*** DATA SUPPLIED Section Begins ***
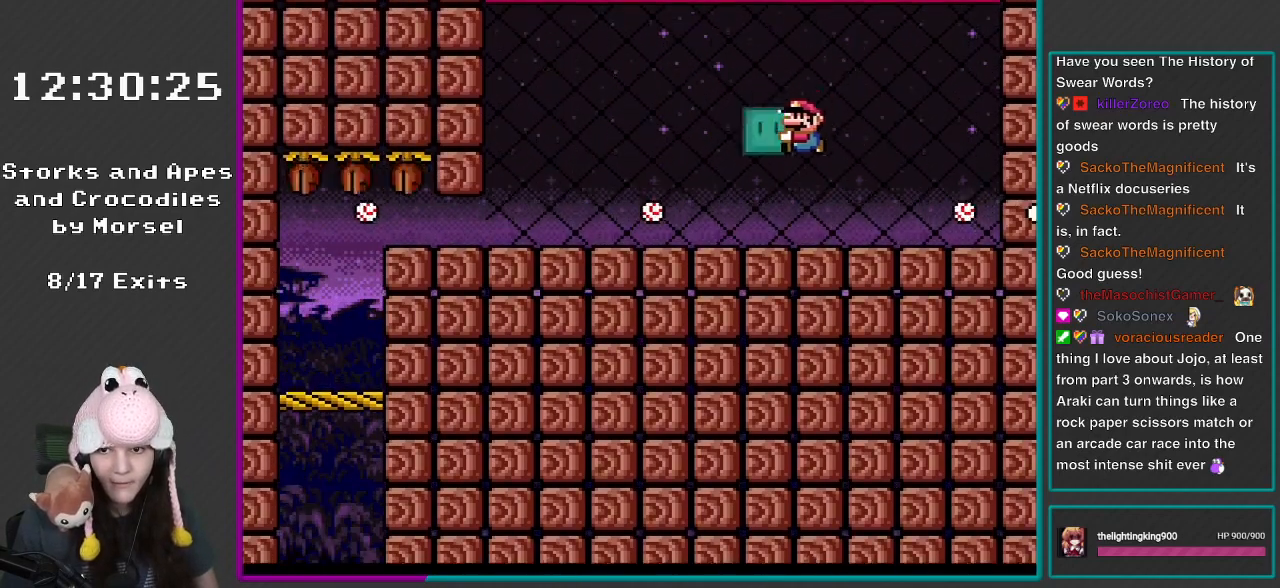
{"buttons": ["B", "Y", "DPAD_RIGHT"], "events": [[133, "DPAD_LEFT", "up"], [167, "DPAD_RIGHT", "down"], [367, "B", "down"]]}
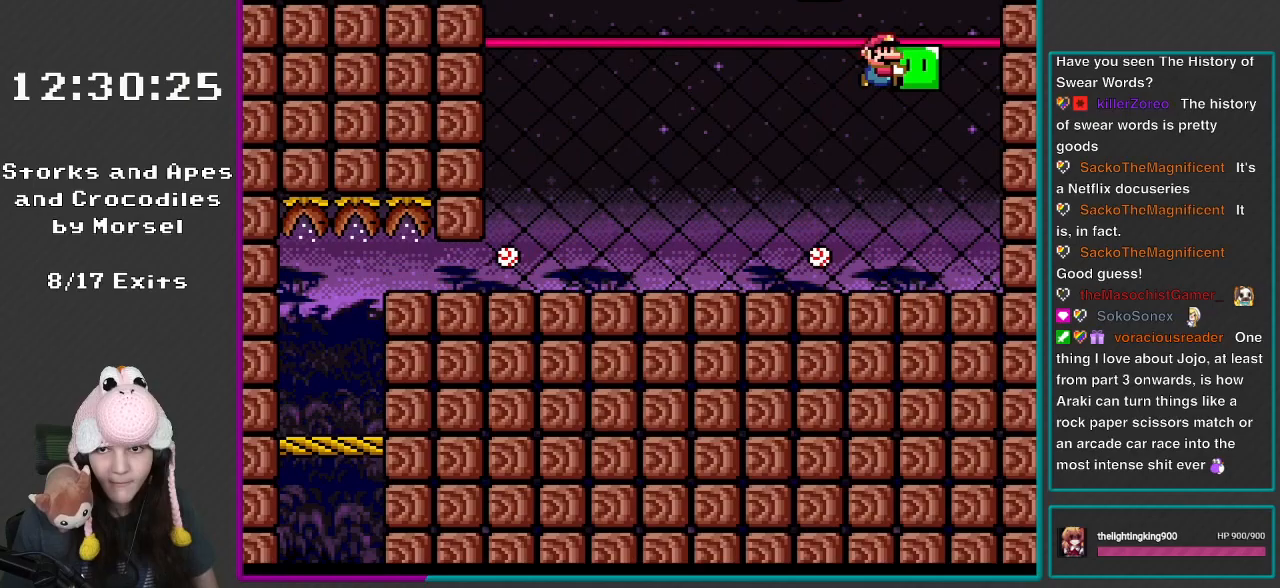
{"buttons": ["B", "Y", "DPAD_RIGHT"], "events": [[133, "DPAD_RIGHT", "up"], [167, "DPAD_LEFT", "down"], [367, "DPAD_LEFT", "up"], [433, "DPAD_RIGHT", "down"]]}
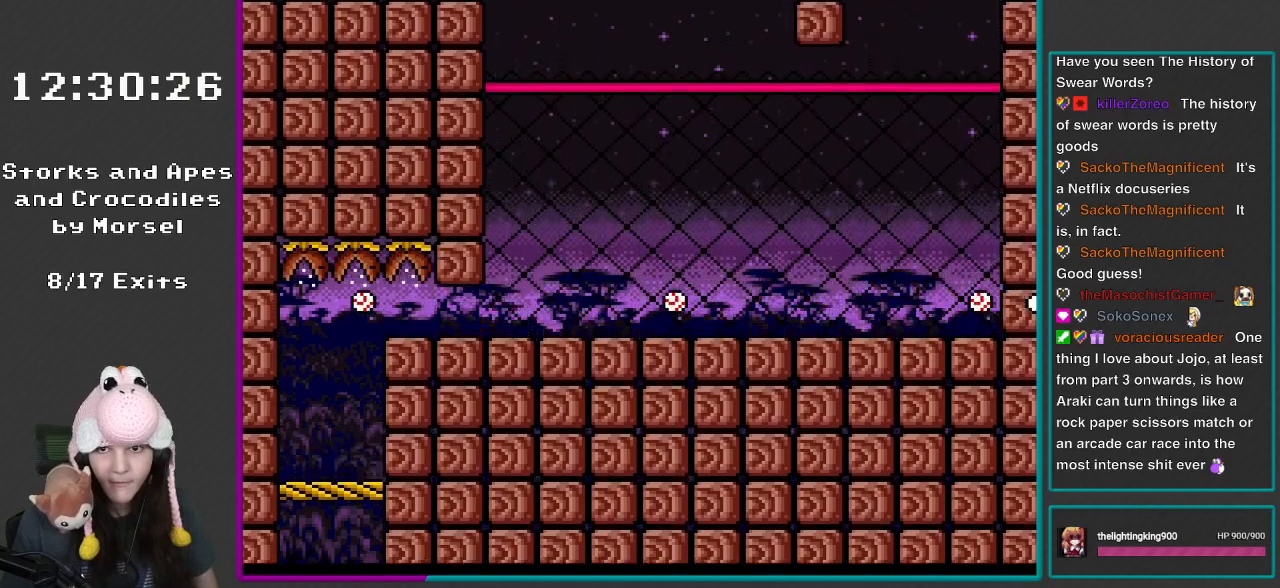
{"buttons": ["B", "Y", "DPAD_RIGHT"], "events": [[83, "DPAD_LEFT", "down"], [83, "DPAD_RIGHT", "up"], [267, "DPAD_LEFT", "up"], [300, "DPAD_RIGHT", "down"]]}
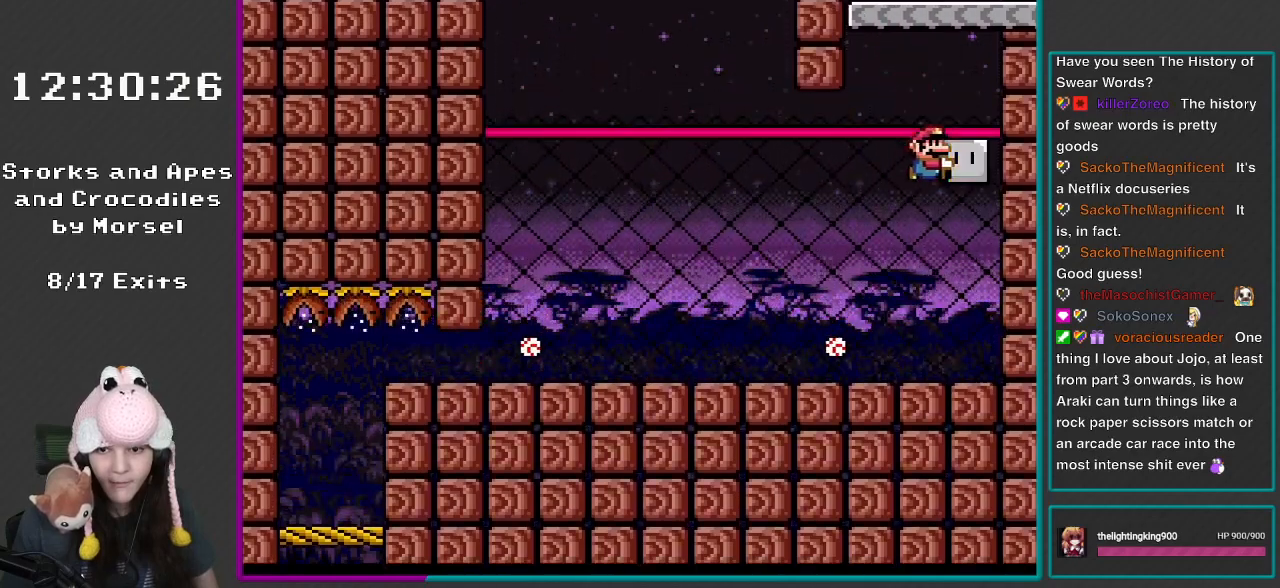
{"buttons": ["B", "Y", "DPAD_LEFT"], "events": [[67, "DPAD_RIGHT", "up"], [133, "B", "up"], [167, "DPAD_LEFT", "down"], [500, "B", "down"]]}
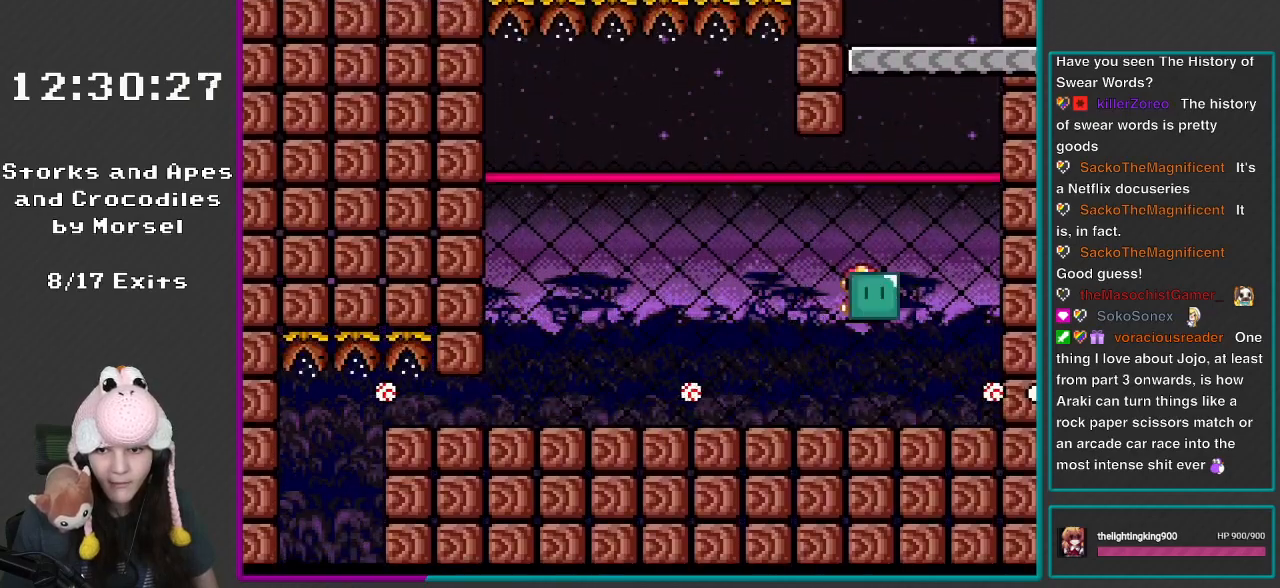
{"buttons": ["B", "DPAD_UP"], "events": [[33, "DPAD_LEFT", "up"], [33, "DPAD_RIGHT", "down"], [300, "DPAD_UP", "down"], [433, "DPAD_RIGHT", "up"], [500, "Y", "up"]]}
*** DATA SUPPLIED Section Ends ***
YOUR INSTRUCTIONS → The aim is an exact repeat of the entire listing, stripped of pictures.

ANSWER FOR THIS EXERCISE →
{"buttons": ["B", "Y", "DPAD_RIGHT"], "events": [[133, "DPAD_LEFT", "up"], [167, "DPAD_RIGHT", "down"], [367, "B", "down"]]}
{"buttons": ["B", "Y", "DPAD_RIGHT"], "events": [[133, "DPAD_RIGHT", "up"], [167, "DPAD_LEFT", "down"], [367, "DPAD_LEFT", "up"], [433, "DPAD_RIGHT", "down"]]}
{"buttons": ["B", "Y", "DPAD_RIGHT"], "events": [[83, "DPAD_LEFT", "down"], [83, "DPAD_RIGHT", "up"], [267, "DPAD_LEFT", "up"], [300, "DPAD_RIGHT", "down"]]}
{"buttons": ["B", "Y", "DPAD_LEFT"], "events": [[67, "DPAD_RIGHT", "up"], [133, "B", "up"], [167, "DPAD_LEFT", "down"], [500, "B", "down"]]}
{"buttons": ["B", "DPAD_UP"], "events": [[33, "DPAD_LEFT", "up"], [33, "DPAD_RIGHT", "down"], [300, "DPAD_UP", "down"], [433, "DPAD_RIGHT", "up"], [500, "Y", "up"]]}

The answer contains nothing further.